Output exactly, in the material below, the lines from the one with "reproductive health — on your terms" through the one with "in Mianwali Bangla". Omit all pictures.

* **INFORMATION SUPPLIED**:
──────────────────────────────

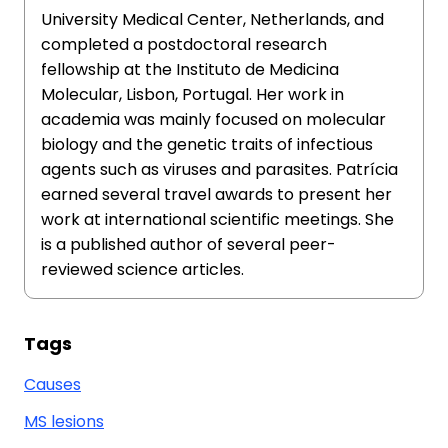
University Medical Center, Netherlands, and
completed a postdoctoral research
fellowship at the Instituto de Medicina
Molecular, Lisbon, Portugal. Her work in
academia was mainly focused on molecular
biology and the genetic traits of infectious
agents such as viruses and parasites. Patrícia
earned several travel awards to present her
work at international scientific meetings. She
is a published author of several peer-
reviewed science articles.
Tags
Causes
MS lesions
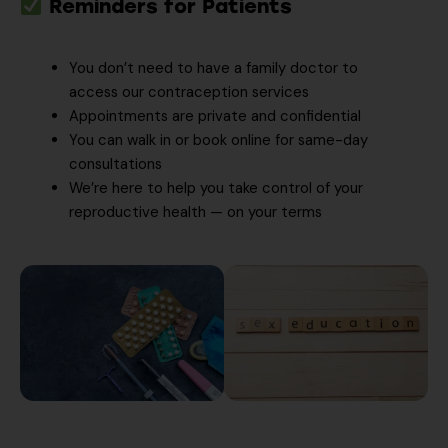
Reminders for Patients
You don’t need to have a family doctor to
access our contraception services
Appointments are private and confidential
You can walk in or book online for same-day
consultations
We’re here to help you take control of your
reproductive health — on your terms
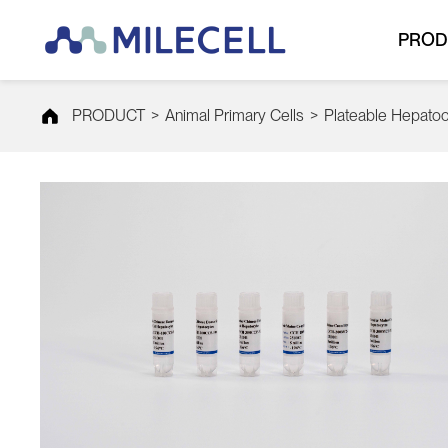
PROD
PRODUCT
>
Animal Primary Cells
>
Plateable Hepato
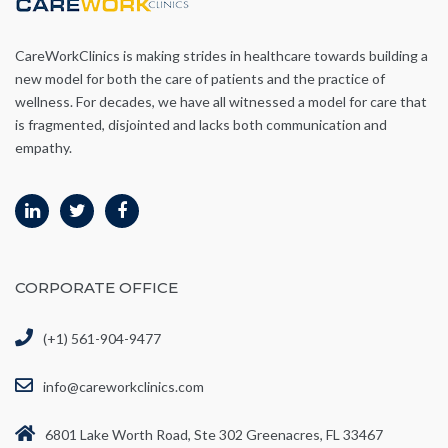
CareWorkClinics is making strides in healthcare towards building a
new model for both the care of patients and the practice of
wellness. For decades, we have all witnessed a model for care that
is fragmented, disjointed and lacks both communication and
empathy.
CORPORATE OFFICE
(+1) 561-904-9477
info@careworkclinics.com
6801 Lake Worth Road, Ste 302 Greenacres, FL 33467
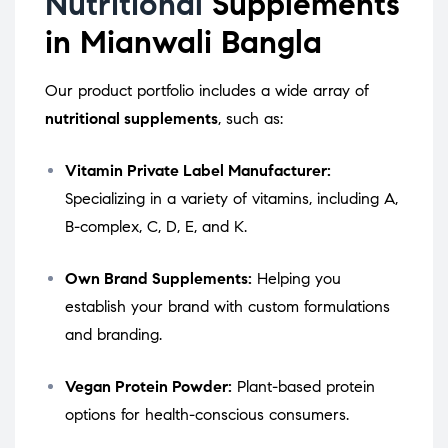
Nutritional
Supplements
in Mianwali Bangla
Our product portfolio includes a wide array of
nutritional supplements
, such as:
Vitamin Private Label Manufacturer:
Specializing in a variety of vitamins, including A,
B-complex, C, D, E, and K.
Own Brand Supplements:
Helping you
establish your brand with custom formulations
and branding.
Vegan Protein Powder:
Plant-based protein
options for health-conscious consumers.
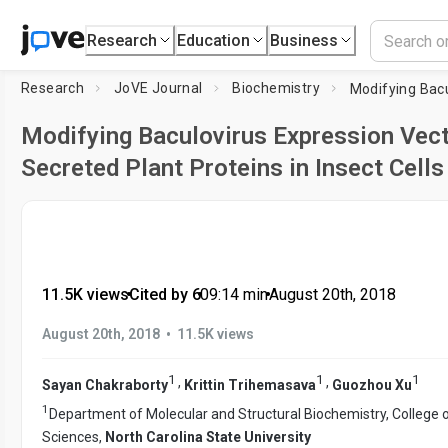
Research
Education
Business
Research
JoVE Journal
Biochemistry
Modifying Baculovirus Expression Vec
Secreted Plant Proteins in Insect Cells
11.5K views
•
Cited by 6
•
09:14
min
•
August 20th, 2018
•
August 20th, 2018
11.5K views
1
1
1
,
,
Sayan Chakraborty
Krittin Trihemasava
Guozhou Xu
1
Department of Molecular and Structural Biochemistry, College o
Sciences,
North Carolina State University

──────────────────────────────

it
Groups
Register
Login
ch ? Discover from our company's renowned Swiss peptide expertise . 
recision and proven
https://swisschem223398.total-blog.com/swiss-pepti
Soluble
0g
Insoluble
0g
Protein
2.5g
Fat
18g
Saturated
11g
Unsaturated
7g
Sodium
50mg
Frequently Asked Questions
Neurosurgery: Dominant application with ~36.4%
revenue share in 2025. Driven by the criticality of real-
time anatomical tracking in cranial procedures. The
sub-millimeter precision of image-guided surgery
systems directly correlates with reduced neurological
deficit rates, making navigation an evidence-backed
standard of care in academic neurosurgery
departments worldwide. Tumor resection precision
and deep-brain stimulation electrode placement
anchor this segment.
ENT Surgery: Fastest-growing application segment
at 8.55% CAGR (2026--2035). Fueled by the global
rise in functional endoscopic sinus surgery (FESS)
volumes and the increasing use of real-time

──────────────────────────────

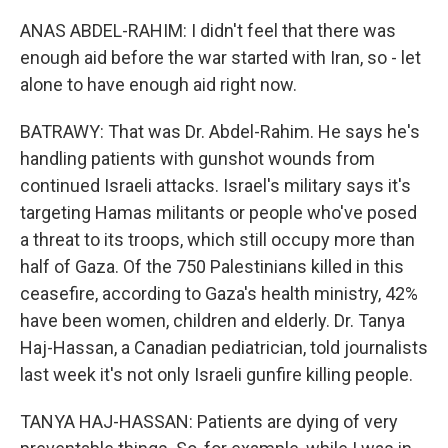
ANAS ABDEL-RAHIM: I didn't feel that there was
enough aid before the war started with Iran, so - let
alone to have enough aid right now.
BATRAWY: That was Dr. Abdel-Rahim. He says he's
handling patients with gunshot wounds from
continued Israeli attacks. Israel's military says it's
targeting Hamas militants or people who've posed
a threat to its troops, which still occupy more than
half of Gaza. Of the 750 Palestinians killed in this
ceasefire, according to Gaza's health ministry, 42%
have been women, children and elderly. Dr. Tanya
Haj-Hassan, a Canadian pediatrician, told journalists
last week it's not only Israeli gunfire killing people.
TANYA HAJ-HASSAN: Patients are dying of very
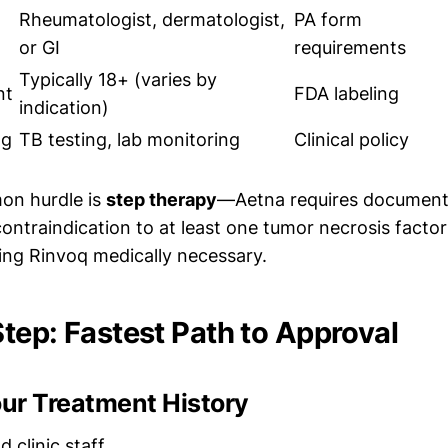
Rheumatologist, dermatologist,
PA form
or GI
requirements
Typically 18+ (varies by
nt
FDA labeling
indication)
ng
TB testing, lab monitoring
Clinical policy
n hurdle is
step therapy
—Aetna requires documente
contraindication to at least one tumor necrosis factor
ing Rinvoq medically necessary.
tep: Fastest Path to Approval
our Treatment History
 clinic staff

──────────────────────────────

* **SOLVED EXERCISE**:
reproductive health — on your terms
PROD
PRODUCT
>
Animal Primary Cells
>
Plateable Hepato
CareWorkClinics is making strides in healthcare towards building a
new model for both the care of patients and the practice of
wellness. For decades, we have all witnessed a model for care that
is fragmented, disjointed and lacks both communication and
empathy.
CORPORATE OFFICE
(+1) 561-904-9477
info@careworkclinics.com
6801 Lake Worth Road, Ste 302 Greenacres, FL 33467
Nutritional
Supplements
in Mianwali Bangla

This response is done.